1. Если то, что сделал Смит, было неправильным, то он получит тюремный срок.

  1. То, что сделал Смит, было неправильным.
  1. Следовательно, Смит получит тюремный срок

Предшествующее предложение “Если то, что сделал Смит, было неправильным” в строке 1 и независимое предложение “То, что сделал Смит, было неправильным” в строке 2 должны совпадать по содержанию, а именно: "То, что сделал Смит, было неправильным". Если бы они выражали разные суждения или если бы строка 2 не имела содержания (но была, например, утонченным способом выкрикивания “Бу!”), то этот вывод был бы неверным, чем он явно не является.

Естественная телеология.

Часто утверждается, что телеологические объяснения устарели, особенно в биологии: предполагается, что любое телеологическое объяснение может быть заменено эффективным причинно-следственным объяснением, которое, кроме того, является реальным (обычно это означает: научным) объяснением явления.
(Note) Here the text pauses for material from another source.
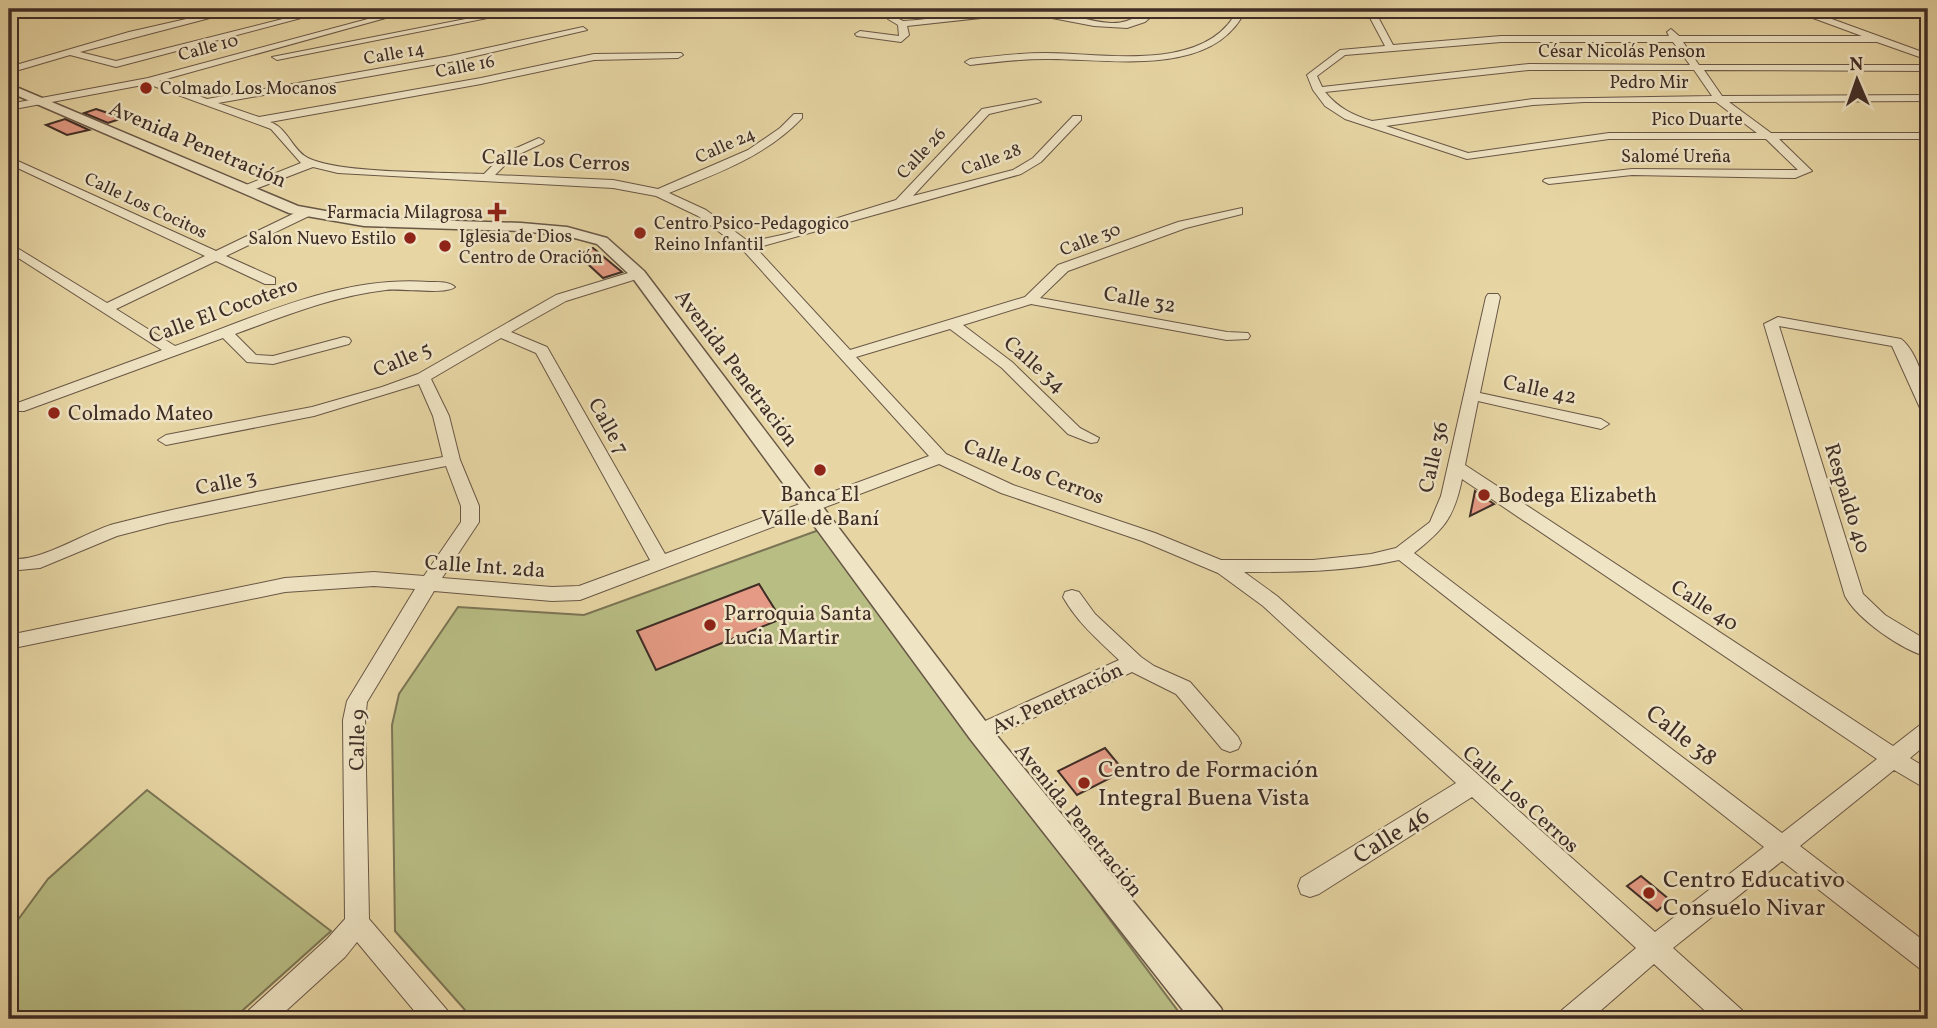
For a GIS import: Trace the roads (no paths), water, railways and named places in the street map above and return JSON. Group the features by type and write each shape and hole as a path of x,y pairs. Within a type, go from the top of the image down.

Согласно этой точке зрения, телеологические объяснения в лучшем случае являются удобством обычного языка, но часто они представляют собой вводящую в заблуждение антропоморфизацию. В статье “Телеологическое объяснение” Гич отстаивает противоположную точку зрения: эффективные причинно-следственные объяснения предполагают телеологические концепции. Когда мы говорим, например, об общих законах природы, мы на самом деле описываем тенденции, говорит Гич.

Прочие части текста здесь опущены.